OK, so this one is evil.
The BIOS provides a function "get floppy drive type" (INT 13, AH=8). This function is called by the MS-DOS initialization code to determine what kind of floppy drives are installed. This function retrieves the floppy drive settings from the CMOS RAM (on EISA systems: The primary CMOS RAM, not the EISA extended configuration storage). At least on certain Award BIOSes, this function is "gated" by the "CMOS power lost" bit, and returns invalid values (0 Tracks, 0 sectors/track, 0 heads) if the CMOS battery is flat. Dallas chips with integrated battery provide the status of the internal battery in their "valid RAM and time (VRT)" bit (bit 7 of control register D), no matter whether they currently get proper supply from the mainboard +5V. If this bit is found indicating "internal battery flat" by the POST, it sets the "CMOS power lost" bit (bit 7 of CMOS RAM, index 0E). The BIOS also prints the message "CMOS battery failed" error message, but doesn't wait for any key and clears the screen directly afterwards, so you don't get to see it.
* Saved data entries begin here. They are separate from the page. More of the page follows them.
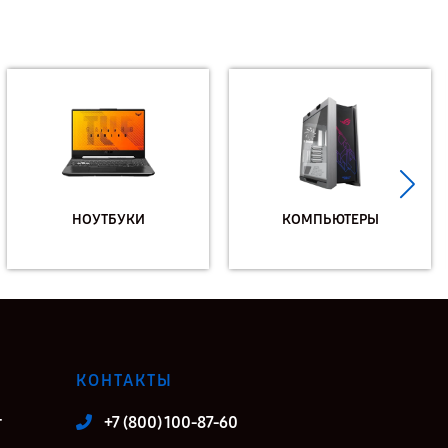
НОУТБУКИ
КОМПЬЮТЕРЫ
КОНТАКТЫ
т
+7 (800) 100-87-60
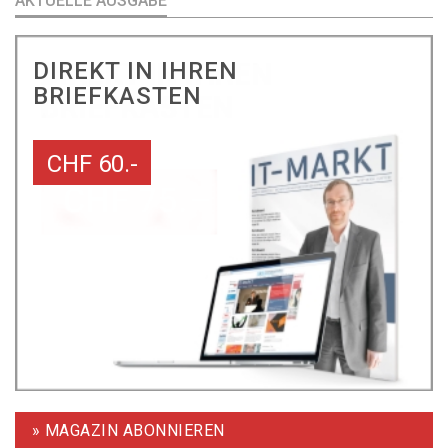
AKTUELLE AUSGABE
DIREKT IN IHREN
BRIEFKASTEN
CHF 60.-
» MAGAZIN ABONNIEREN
If I enter a second hard drive (D:) in the BIOS setup without connecting a secondary drive to the IDE port, I get to see both "Hard disk(s) fail (20)" and "CMOS battery failed". This proves my point that the message is indeed printed, and you can see it if the BIOS waits for F1 due to a different error.
I think it is quite unfortunate, that the BIOS mostly works with a flat CMOS battery, but stubbornly refuses to report valid drive types to DOS (or any other caller of INT13), and doesn't indicate this condition in any user-visible way.